Oakland was the fourth stop in Jackson’s nationwide tour. She has also visited South Carolina, Missouri, Mississippi and Georgia. Besides Bay area officials, Jackson was accompanied by representatives from Los Angeles, Compton, Long Beach, and Carson.

The West Oakland Superfund site was a former AMCO chemical distribution facility where the EPA is monitoring the air for toxic pollution. AMCO was added to the Superfund National Priorities list in 2003 after its volatile organic compounds, metals and organochlorine pesticides contaminated the groundwater and soil. EPA is moving forward with site remediation, according to spokeswoman Mary Simms.
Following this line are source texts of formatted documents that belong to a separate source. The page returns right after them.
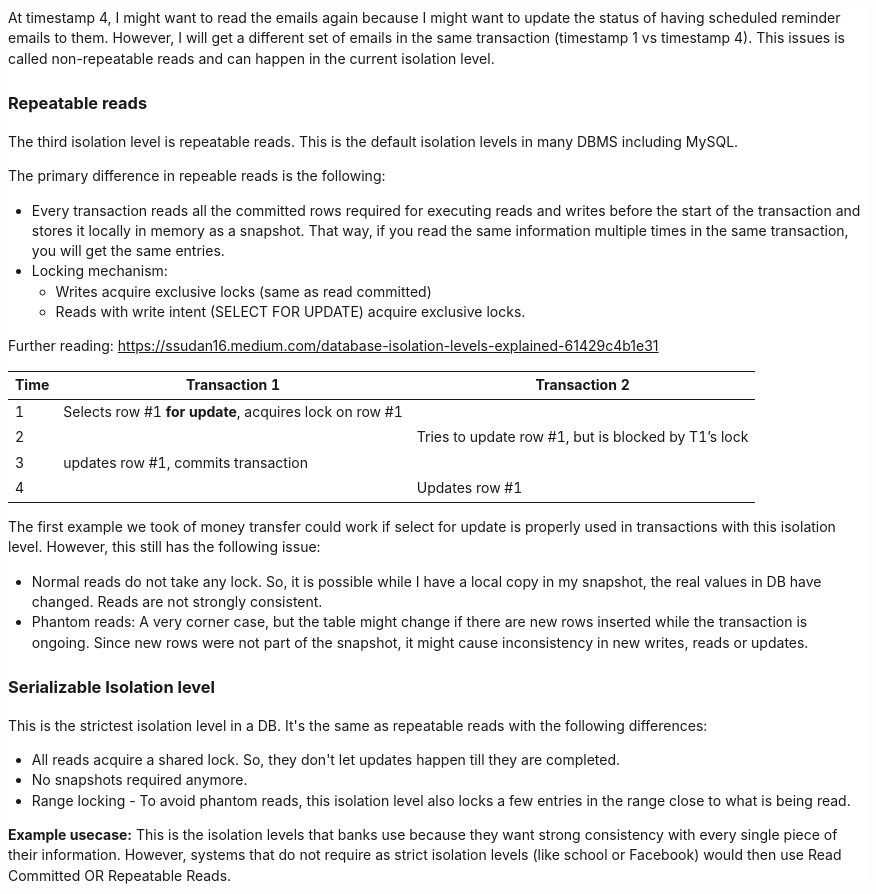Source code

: At timestamp 4, I might want to read the emails again because I might want to update the status of having scheduled reminder emails to them. However, I will get a different set of emails in the same transaction (timestamp 1 vs timestamp 4). This issues is called non-repeatable reads and can happen in the current isolation level. 

### Repeatable reads

The third isolation level is repeatable reads. This is the default isolation levels in many DBMS including MySQL. 

The primary difference in repeable reads is the following:
 - Every transaction reads all the committed rows required for executing reads and writes before the start of the transaction and stores it locally in memory as a snapshot. That way, if you read the same information multiple times in the same transaction, you will get the same entries. 
 - Locking mechanism:
   - Writes acquire exclusive locks (same as read committed)
   - Reads with write intent (SELECT FOR UPDATE) acquire exclusive locks. 

Further reading: https://ssudan16.medium.com/database-isolation-levels-explained-61429c4b1e31 

| Time | Transaction 1 | Transaction 2 |
| ---- | ------------- | ------------- |
| 1 | Selects row #1 **for update**, acquires lock on row #1 | |
| 2	|  | Tries to update row #1, but is blocked by T1’s lock |
| 3 | updates row #1, commits transaction | |
| 4 | | Updates row #1 |

The first example we took of money transfer could work if select for update is properly used in transactions with this isolation level. 
However, this still has the following issue:
 - Normal reads do not take any lock. So, it is possible while I have a local copy in my snapshot, the real values in DB have changed. Reads are not strongly consistent. 
 - Phantom reads: A very corner case, but the table might change if there are new rows inserted while the transaction is ongoing. Since new rows were not part of the snapshot, it might cause inconsistency in new writes, reads or updates. 

### Serializable Isolation level

This is the strictest isolation level in a DB. It's the same as repeatable reads with the following differences:
 - All reads acquire a shared lock. So, they don't let updates happen till they are completed. 
 - No snapshots required anymore.
 - Range locking - To avoid phantom reads, this isolation level also locks a few entries in the range close to what is being read. 

**Example usecase:** This is the isolation levels that banks use because they want strong consistency with every single piece of their information. 
However, systems that do not require as strict isolation levels (like school or Facebook) would then use Read Committed OR Repeatable Reads. 

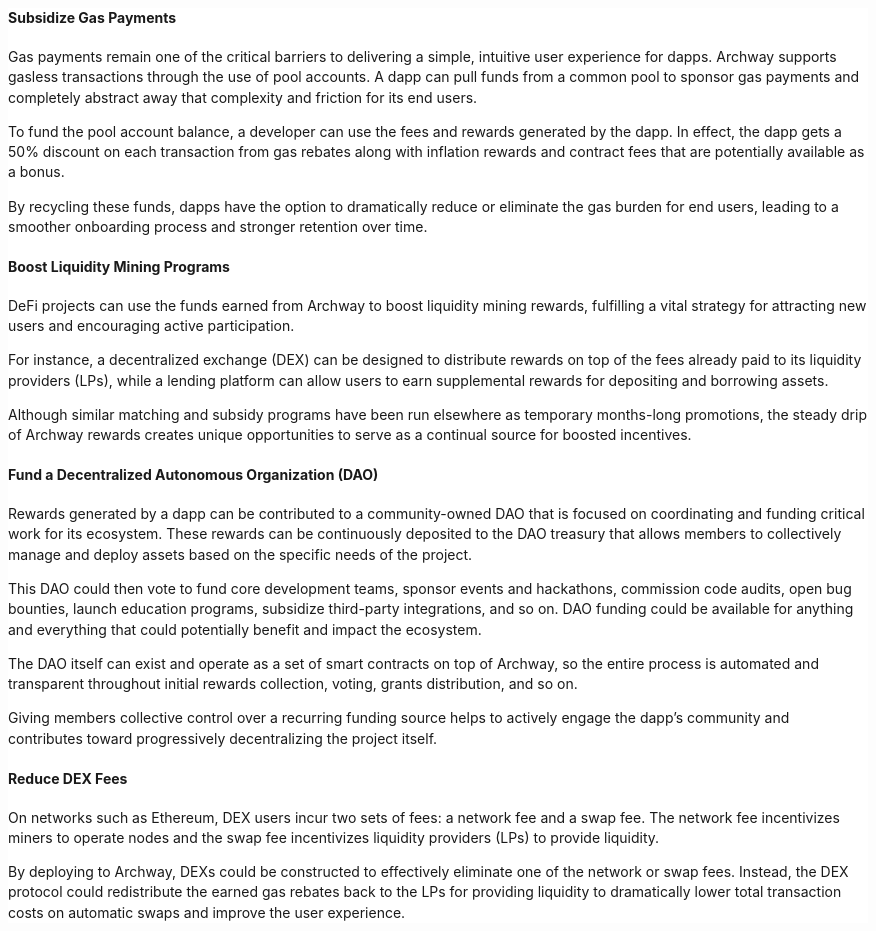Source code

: #### Subsidize Gas Payments

Gas payments remain one of the critical barriers to delivering a simple, intuitive user experience for dapps. Archway supports gasless transactions through the use of pool accounts. A dapp can pull funds from a common pool to sponsor gas payments and completely abstract away that complexity and friction for its end users.

To fund the pool account balance, a developer can use the fees and rewards generated by the dapp. In effect, the dapp gets a 50% discount on each transaction from gas rebates along with inflation rewards and contract fees that are potentially available as a bonus.

By recycling these funds, dapps have the option to dramatically reduce or eliminate the gas burden for end users, leading to a smoother onboarding process and stronger retention over time.

#### Boost Liquidity Mining Programs

DeFi projects can use the funds earned from Archway to boost liquidity mining rewards, fulfilling a vital strategy for attracting new users and encouraging active participation.

For instance, a decentralized exchange (DEX) can be designed to distribute rewards on top of the fees already paid to its liquidity providers (LPs), while a lending platform can allow users to earn supplemental rewards for depositing and borrowing assets.

Although similar matching and subsidy programs have been run elsewhere as temporary months-long promotions, the steady drip of Archway rewards creates unique opportunities to serve as a continual source for boosted incentives.

#### Fund a Decentralized Autonomous Organization (DAO)

Rewards generated by a dapp can be contributed to a community-owned DAO that is focused on coordinating and funding critical work for its ecosystem. These rewards can be continuously deposited to the DAO treasury that allows members to collectively manage and deploy assets based on the specific needs of the project.

This DAO could then vote to fund core development teams, sponsor events and hackathons, commission code audits, open bug bounties, launch education programs, subsidize third-party integrations, and so on. DAO funding could be available for anything and everything that could potentially benefit and impact the ecosystem.

The DAO itself can exist and operate as a set of smart contracts on top of Archway, so the entire process is automated and transparent throughout initial rewards collection, voting, grants distribution, and so on.

Giving members collective control over a recurring funding source helps to actively engage the dapp’s community and contributes toward progressively decentralizing the project itself.

#### Reduce DEX Fees

On networks such as Ethereum, DEX users incur two sets of fees: a network fee and a swap fee. The network fee incentivizes miners to operate nodes and the swap fee incentivizes liquidity providers (LPs) to provide liquidity.

By deploying to Archway, DEXs could be constructed to effectively eliminate one of the network or swap fees. Instead, the DEX protocol could redistribute the earned gas rebates back to the LPs for providing liquidity to dramatically lower total transaction costs on automatic swaps and improve the user experience.
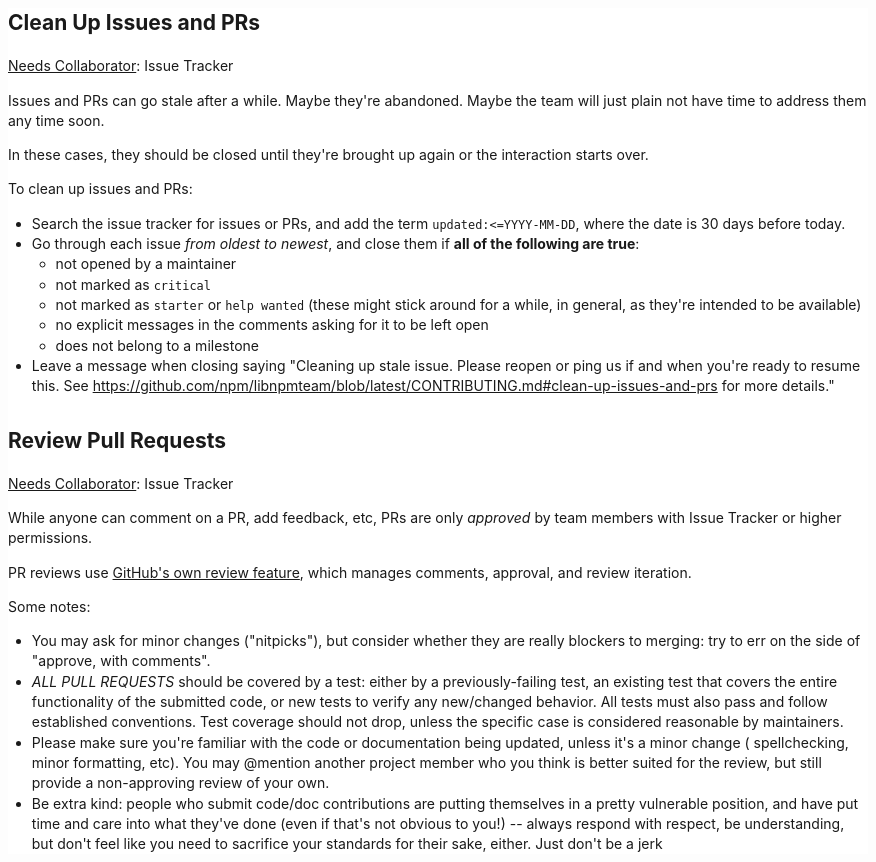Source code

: ## Clean Up Issues and PRs

[Needs Collaborator](#join-the-project-team): Issue Tracker

Issues and PRs can go stale after a while. Maybe they're abandoned. Maybe the team will just plain not have time to
address them any time soon.

In these cases, they should be closed until they're brought up again or the interaction starts over.

To clean up issues and PRs:

* Search the issue tracker for issues or PRs, and add the term `updated:<=YYYY-MM-DD`, where the date is 30 days before
  today.
* Go through each issue *from oldest to newest*, and close them if **all of the following are true**:
    * not opened by a maintainer
    * not marked as `critical`
    * not marked as `starter` or `help wanted` (these might stick around for a while, in general, as they're intended to
      be available)
    * no explicit messages in the comments asking for it to be left open
    * does not belong to a milestone
* Leave a message when closing saying "Cleaning up stale issue. Please reopen or ping us if and when you're ready to
  resume this. See https://github.com/npm/libnpmteam/blob/latest/CONTRIBUTING.md#clean-up-issues-and-prs for more
  details."

## Review Pull Requests

[Needs Collaborator](#join-the-project-team): Issue Tracker

While anyone can comment on a PR, add feedback, etc, PRs are only *approved* by team members with Issue Tracker or
higher permissions.

PR reviews use [GitHub's own review feature](https://help.github.com/articles/about-pull-request-reviews/), which
manages comments, approval, and review iteration.

Some notes:

* You may ask for minor changes ("nitpicks"), but consider whether they are really blockers to merging: try to err on
  the side of "approve, with comments".
* *ALL PULL REQUESTS* should be covered by a test: either by a previously-failing test, an existing test that covers the
  entire functionality of the submitted code, or new tests to verify any new/changed behavior. All tests must also pass
  and follow established conventions. Test coverage should not drop, unless the specific case is considered reasonable
  by maintainers.
* Please make sure you're familiar with the code or documentation being updated, unless it's a minor change (
  spellchecking, minor formatting, etc). You may @mention another project member who you think is better suited for the
  review, but still provide a non-approving review of your own.
* Be extra kind: people who submit code/doc contributions are putting themselves in a pretty vulnerable position, and
  have put time and care into what they've done (even if that's not obvious to you!) -- always respond with respect, be
  understanding, but don't feel like you need to sacrifice your standards for their sake, either. Just don't be a jerk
The residential neighborhood next to the AMCO site is the target of an EPA investigation that revealed high concentrations of lead in soils. Jackson and other tour members were briefed on lead cleanup efforts at an EPA-hosted community meeting in nearby Prescott Park. The food cooperative where the group stopped is known as Mandela Marketplace, which promotes locally grown food to combat what are known as inner-city ‘food deserts’ -- neighborhoods where fast food predominates and fresh fruit and vegetables are in short supply.

The four grass-roots Bay Area groups awarded $25,000 grants include:

  • The Rose Foundation in West Oakland, whose ‘New Voices Are Rising’ Program is a civic engagement project that works with students from low-income, black and Latino communities in Oakland and Richmond, California.
  • The Watershed Project, a nonprofit organization which has organized the Richmond Greenway Bioswale and Native Plant Garden (Greenway Garden) project to transform a section of abandoned railroad into a recreation area.
  • Urban Habitat, also in Richmond, whose plan is to develop a community Energy and Climate Action Plan that will look at the impact of climate change on the city’s low-income communities.
  • The Viviendo Verde Ya! Project in Marin, which will work with Promotores Verdes (a grassroots organization) to mentor a network of environmental and health volunteers in San Rafael’s Canal district.